Predatory contracts exploit home buyers
Posted July 20, 2018 in Press Releases
Land installment contracts, once a tool for speculators to exploit black families barred from access to traditional mortgages, have made a resurgence in Ohio since the foreclosure crisis. Under these arrangements, buyers accrue zero equity in their home until the entire cost, plus interest, taxes, leins, and fees, are paid in full. Buyers who fail to keep up with payments can be removed from their home, forfeiting all investments they’ve made.
There were more more than 47,000 land contracts in Ohio between January 2008 and January 2018 according to a report released today and written by Policy Matters Ohio researcher Victoria Jackson. The report documents the exploitative nature of these contracts, their growing prevalence in Ohio, and their concentration in the Mahoning Valley, one of the areas hardest hit by predatory home sellers.
One such seller, Harbour Portfolio Advisors, which operates out of Dallas, Texas, was sued by the City of Cincinnati for “predatory and unconscionable” practices targeting low-income residents.
“Unscrupulous speculators use land contracts to foist the costs of home-ownership onto buyers without actually selling them anything. Buyers, meanwhile, retain none of the protections of a conventional mortgage,” said Jackson. “Land contracts combine the worst parts of renting a home with the worst parts of buying one.”

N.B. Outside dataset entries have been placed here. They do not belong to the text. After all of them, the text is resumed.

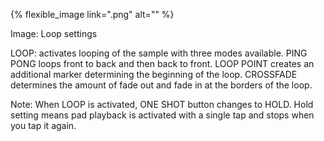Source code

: ---
---

{% flexible_image link=".png" alt="" %}

Image: Loop settings

LOOP: activates looping of the sample with three modes available. PING PONG loops front to back and then back to front. LOOP POINT creates an additional marker determining the beginning of the loop. CROSSFADE determines the amount of fade out and fade in at the borders of the loop. 

Note: When LOOP is activated, ONE SHOT button changes to HOLD. Hold setting means pad playback is activated with a single tap and stops when you tap it again.
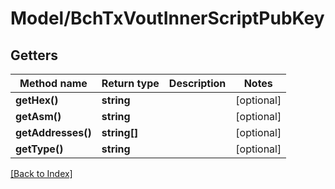 # Model/BchTxVoutInnerScriptPubKey

## Getters

Method name | Return type | Description | Notes
------------ | ------------- | ------------- | -------------
**getHex()** | **string** |  | [optional]
**getAsm()** | **string** |  | [optional]
**getAddresses()** | **string[]** |  | [optional]
**getType()** | **string** |  | [optional]

[[Back to Index]](../index.md)
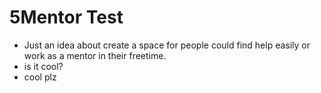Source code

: # 5Mentor Test
- Just an idea about create a space for people could find help easily or work as a mentor in their freetime.
- is it cool?
- cool plz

Jackson’s report was released today at a Youngstown press conference that also featured Ian Beniston, Executive Director of the Youngstown Neighborhood Development Corporation, Anne York Romanoff of the Alliance for Congregational Transformation, consumer Craig Gilchrist and State Representative Michele Lepore-Hagan. The report recommends legislation to rein in the exploitative practice.